Passage shown:
Q: My new partner and I are so in love I can hardly believe it. Is this real?
A: Well, of course it is. You’re feeling it, so it’s real enough. When we fall in love like that, we know it, and the force of it is undeniable.
So, I’ll freely indulge my “columnist-guru-have-all-the-answers” persona, and actually take a shot at the “question of love.“ Much of the following, I expect, is going to be no surprise, but it’s funny how easily we can forget some of it.
The beginning of a big romance is the easy part. You’re telling your stories, steeped in the newness of discovering each other, it’s easy to give each other complete, unconditional acceptance, you want to be together every possible moment, you’re amazed at how natural it is, and the sex is fantastic. Who wouldn’t want that to last forever!?
The early romantic explosion needs to be understood as a first stage. It simply doesn’t last. That’s not a bad thing. It’s just the way it is—and should be. Too many couples (or individuals) fall into the trap of thinking that the early romance was “not real” once the bloom comes off the rose. When the fuse doesn’t light so easily anymore. When the honeymoon is over. When the thrill is gone. So they bail out, wait for the next big love, the cycle repeats, and they end up disillusioned about love, afraid to try again.
This is the message of the myth of Tristan and Isolde, who fall in love, and run off to the forest, isolating themselves from the world, thinking they only need each other. Ultimately, they learn that their love belongs in the real world to which they must return.
The time inevitably arrives when you have to start dealing with each other’s family and friends, making lifestyle decisions, or figuring out how to handle money. And when your lover starts reminding you of aspects of your mother or father that aren’t so comfortable, you’re going to need to dig down deep for all the love you can to keep yourself from running away!

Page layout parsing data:
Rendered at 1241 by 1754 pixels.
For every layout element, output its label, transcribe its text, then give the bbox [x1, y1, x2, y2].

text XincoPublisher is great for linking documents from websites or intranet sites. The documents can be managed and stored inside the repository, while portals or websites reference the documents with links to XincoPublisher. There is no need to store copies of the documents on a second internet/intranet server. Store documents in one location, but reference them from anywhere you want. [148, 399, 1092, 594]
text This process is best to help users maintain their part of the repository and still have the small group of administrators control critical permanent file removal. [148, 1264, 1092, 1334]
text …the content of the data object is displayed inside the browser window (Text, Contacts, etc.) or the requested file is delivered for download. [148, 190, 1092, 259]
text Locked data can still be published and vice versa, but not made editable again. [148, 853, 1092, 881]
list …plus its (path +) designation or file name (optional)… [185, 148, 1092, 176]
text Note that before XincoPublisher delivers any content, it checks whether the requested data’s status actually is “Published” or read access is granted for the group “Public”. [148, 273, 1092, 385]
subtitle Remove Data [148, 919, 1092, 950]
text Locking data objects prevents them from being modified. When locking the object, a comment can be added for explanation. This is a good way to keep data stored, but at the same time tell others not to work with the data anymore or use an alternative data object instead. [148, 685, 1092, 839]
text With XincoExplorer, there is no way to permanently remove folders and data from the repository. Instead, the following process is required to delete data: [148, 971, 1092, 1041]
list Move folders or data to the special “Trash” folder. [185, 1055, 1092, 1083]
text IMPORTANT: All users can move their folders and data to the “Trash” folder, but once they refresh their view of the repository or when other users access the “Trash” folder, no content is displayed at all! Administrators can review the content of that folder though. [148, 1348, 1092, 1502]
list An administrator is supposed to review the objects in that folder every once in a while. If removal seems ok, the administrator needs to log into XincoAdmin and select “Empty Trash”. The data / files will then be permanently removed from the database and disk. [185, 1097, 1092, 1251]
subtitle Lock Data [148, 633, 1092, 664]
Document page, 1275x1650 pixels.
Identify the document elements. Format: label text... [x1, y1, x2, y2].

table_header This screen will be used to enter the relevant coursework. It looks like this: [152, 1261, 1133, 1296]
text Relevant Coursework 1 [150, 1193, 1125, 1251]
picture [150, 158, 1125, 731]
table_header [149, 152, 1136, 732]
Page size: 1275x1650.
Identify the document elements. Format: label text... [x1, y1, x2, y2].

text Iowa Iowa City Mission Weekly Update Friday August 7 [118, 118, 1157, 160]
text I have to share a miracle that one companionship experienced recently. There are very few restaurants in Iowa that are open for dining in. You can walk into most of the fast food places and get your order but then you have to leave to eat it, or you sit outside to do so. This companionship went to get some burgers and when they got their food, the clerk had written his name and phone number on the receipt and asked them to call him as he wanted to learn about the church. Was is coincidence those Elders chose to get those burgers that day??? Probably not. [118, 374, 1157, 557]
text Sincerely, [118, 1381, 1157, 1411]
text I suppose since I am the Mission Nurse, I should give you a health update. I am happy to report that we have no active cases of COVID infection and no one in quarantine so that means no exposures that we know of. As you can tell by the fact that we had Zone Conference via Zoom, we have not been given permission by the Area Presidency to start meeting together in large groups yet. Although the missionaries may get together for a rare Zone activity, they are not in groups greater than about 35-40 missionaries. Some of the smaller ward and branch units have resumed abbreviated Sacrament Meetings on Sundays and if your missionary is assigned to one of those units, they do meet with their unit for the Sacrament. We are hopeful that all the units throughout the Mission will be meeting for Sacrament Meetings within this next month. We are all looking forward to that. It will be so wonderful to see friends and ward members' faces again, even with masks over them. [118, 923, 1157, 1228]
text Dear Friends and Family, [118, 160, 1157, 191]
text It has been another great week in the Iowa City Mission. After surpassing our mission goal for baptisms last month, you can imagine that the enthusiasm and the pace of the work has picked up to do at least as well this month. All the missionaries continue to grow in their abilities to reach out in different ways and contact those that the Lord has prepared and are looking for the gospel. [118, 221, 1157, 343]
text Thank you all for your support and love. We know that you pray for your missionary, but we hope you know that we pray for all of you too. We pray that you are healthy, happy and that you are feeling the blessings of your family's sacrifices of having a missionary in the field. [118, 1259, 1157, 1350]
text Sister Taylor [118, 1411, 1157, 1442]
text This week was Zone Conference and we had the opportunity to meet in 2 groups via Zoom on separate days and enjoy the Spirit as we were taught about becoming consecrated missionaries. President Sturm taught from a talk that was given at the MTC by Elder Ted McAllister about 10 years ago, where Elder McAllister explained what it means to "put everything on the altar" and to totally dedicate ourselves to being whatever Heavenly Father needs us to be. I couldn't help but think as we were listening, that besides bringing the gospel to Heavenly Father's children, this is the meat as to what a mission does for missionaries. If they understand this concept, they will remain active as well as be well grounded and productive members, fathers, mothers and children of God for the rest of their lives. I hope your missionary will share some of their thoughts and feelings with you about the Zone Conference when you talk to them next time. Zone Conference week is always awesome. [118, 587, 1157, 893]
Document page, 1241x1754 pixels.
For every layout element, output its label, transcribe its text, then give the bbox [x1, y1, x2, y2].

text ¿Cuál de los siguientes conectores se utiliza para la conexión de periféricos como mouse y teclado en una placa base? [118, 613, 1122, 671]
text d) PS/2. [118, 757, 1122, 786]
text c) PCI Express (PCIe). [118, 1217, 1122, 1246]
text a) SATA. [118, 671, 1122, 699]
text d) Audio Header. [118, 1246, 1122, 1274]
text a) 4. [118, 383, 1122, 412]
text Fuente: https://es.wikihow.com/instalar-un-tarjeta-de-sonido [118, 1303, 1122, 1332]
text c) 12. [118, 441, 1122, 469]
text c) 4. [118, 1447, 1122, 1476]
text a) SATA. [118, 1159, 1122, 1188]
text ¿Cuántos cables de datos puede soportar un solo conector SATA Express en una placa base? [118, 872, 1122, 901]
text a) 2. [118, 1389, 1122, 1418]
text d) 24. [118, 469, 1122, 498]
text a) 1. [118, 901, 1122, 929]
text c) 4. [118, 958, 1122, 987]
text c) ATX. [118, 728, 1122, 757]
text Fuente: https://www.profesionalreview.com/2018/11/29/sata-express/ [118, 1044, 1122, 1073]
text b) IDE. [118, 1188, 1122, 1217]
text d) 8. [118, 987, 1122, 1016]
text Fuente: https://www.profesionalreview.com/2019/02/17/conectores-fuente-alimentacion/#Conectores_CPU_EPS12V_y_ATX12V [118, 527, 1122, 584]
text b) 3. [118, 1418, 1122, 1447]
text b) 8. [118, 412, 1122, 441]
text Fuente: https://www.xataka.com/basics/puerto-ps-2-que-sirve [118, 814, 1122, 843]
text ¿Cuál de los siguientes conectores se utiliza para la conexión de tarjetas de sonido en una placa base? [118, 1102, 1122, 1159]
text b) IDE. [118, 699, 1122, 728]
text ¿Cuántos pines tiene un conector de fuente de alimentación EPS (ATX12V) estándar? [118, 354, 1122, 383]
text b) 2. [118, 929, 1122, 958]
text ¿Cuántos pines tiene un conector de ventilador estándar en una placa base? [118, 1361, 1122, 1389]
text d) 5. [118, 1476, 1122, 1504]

Aim of the exercise: Copy everything in the advice column on love from "This is the" down to "they must return.", substituting "woods" for "forest".

Answer space:
This is the message of the myth of Tristan and Isolde, who fall in love, and run off to the woods, isolating themselves from the world, thinking they only need each other. Ultimately, they learn that their love belongs in the real world to which they must return.